• _AANGELEVERDE TEKST_
Snellius
Maandag 27 januari
Dinsdag 28 Januari
De eerste excursie leidde de groep naar observatorium Zimmerwald. Omdat
daar, boven op een berg, geen restaurant in de buurt te vinden was, was met de
herbergier afgesproken dat we een lunchpakketje mee zouden krijgen. Zodoende
stond de hij man in alle vroegte tig zakjes klaar. Om 9 uur echter bleek dat er te
weinig brood was om genoeg zakjes te maken. Daar werd de beste man niet
minder gestresst van. Met een kleine vertraging, maar met lunchpakketjes,
vertokken we dus richting Zimmerwald, een plaatsje vlak onder Bern.
Deze eerste excursie was direct een flinke test voor de kaartleescapaciteiten van
de commissie. Langs almaar kleiner wordende weggetjes ging het steeds maar
verder omhoog. Nadat we uiteindelijk over een zandpaadje dwars door een bos
reden, waren de opmerkingen niet van de lucht, en begon zelfs de commissie te
twijfelen. Een tegemoetkomende PTT-er bracht echter uitkomst: We waren nog
slechts een paar nonderd meter van het observatorium verwijderd. De commissie
kon weer oplucht ademhalen. Na een perfecte tour in Zimmerwald, ging het
verder richting Zürich, waar een ontmoeting was geregeld met plaatselijke
geodasie studenten. Nadat de Zwitsers bij de ETH waren opgepikt, werden we
door hun naar het centrum gedirigeerd, waar de groep werd opgesplitst. Onze
collega's hadden voor ons een leuke rondleiding georganiseerd. Zo gingen we
onder andere met een leuk trammetje een helling af, beklommen we de beroemde
Grosmunster kerk met ziin twee torentjes, waar we een erg leuk uitzicht hadden.

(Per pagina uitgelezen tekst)
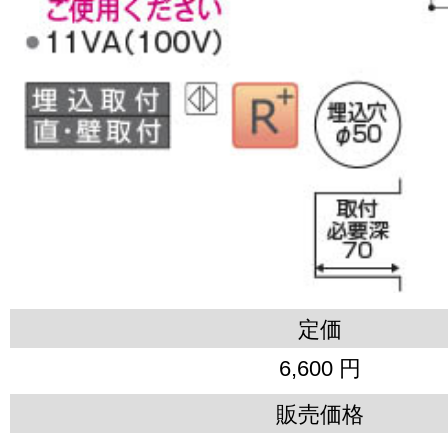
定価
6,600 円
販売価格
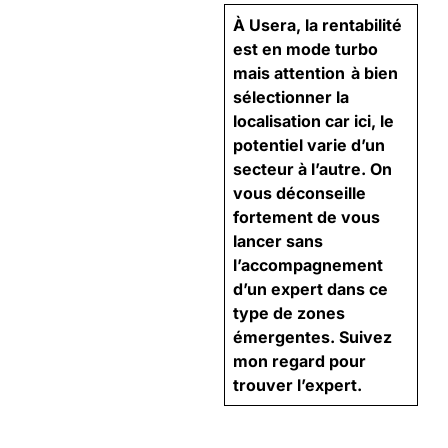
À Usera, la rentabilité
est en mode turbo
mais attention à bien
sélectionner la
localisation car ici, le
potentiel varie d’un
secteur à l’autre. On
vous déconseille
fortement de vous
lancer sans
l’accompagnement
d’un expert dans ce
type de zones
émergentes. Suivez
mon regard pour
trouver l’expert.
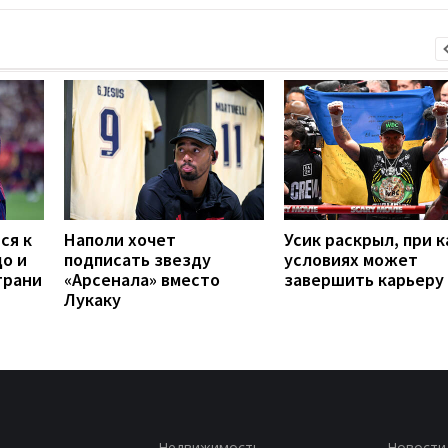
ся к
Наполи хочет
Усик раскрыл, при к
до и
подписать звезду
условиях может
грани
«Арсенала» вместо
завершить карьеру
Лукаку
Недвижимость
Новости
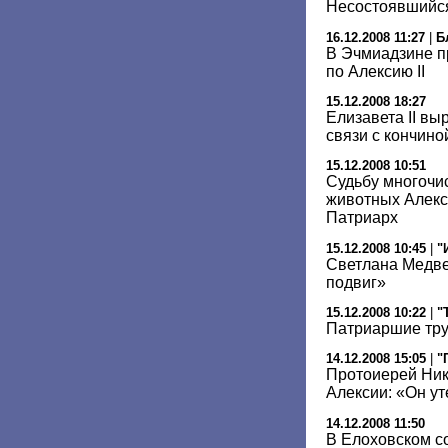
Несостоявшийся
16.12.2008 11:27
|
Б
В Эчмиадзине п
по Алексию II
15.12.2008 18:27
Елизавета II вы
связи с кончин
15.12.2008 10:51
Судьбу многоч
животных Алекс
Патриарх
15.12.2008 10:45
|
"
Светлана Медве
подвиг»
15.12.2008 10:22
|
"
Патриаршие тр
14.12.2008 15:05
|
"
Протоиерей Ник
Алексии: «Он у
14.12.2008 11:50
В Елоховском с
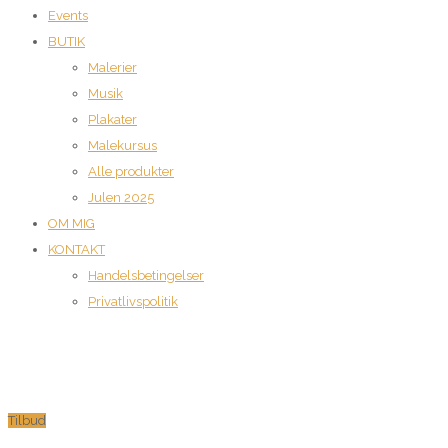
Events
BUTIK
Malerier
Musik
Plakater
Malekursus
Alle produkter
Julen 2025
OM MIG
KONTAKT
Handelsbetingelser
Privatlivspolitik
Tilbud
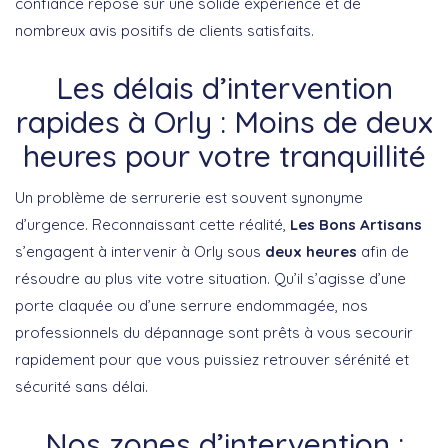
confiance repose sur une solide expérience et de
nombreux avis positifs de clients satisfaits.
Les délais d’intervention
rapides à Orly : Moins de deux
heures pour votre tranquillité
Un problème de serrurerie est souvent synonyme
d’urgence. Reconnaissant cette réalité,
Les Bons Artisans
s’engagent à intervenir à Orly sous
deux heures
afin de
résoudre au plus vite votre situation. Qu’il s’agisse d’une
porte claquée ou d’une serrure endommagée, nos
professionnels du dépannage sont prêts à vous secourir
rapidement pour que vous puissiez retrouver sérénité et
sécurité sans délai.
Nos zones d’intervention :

• _OPDRACHTEN_
1. Vermeld hoeveel regels van de records de tekenreeks "deux" bevatten; hoofdletters en kleine letters tellen als verschillend. Geef alleen het getal.
2. Schrijf het reisverslag over de excursie naar Zimmerwald en Zürich verder, te beginnen na de laatste zin.

• _UITWERKINGEN PER OPDRACHT_
1. 2

2.
Ook lieten ze ons de TÜ bibliotheek zien, die er best aardig uitzag, maar toch
ook weer niet zo bijzonder (misschien dachten ze dat we in Delft geen bieb
hebben). Overigens werden we hier door een drukdoende dame weggestuurd,
omdat we de boel verstoorden. Onderweg werd nog even bijgetankt in een café,
waar een aantal geo's zich erg vrolijk maakten over een plaatselijk biermerk:
Hurlimann bier. Zie voor verdere specificaties het busboek. Na terugkomst op de
ETH, werd de middag afgesloten met een sjieke borrel compleet met toespraken
van iedereen, die zich daartoe geroepen voelde. Nadat afgesproken was om de
studenten 's avonds ook weer te ontmoeten, gingen we ons inchecken in de
plaatselijke jeugdherberg.
's Avonds ging net met "Êisenbahn" richting centrum, waar zo was de verwachting
wel het een een ander te beleven zou zijn. Uiteindelijk zat bijna elke geodeet toch
weer in hetzelfde café (het zal ook weer eens niet zo zijn). Rond middernacht nam
iedereen de laatste tram, waarna alweer een dag voorbij was.
Op dinsdag werden we al vroeg opgehaald door een gids van de ETH Zürich.
Deze man bleek de plaatselijke Joop. Hij begeleidde ons de hele dag, gaf ons
koffiebonnen, die we helaas pas 's middags konden verzilveren en bracht ons
naar het restaurant van Natuurkunde. Jammer genoeg vergat hij dat het nogal
koud was en we een stuk door de buitenlucht moesten lopen. Het eten was
echter zeer de moeite waard. Het bleek eens te meer dat de universiteit in Zürich
flink wat geld te besteden had.
Omdat voor het eten flink wat tijd was ingeruimd en Joop ons een eindje op weg
hielp, kwamen we zeker een half uur te vroeg bij de volgende halte, Swiss Photo.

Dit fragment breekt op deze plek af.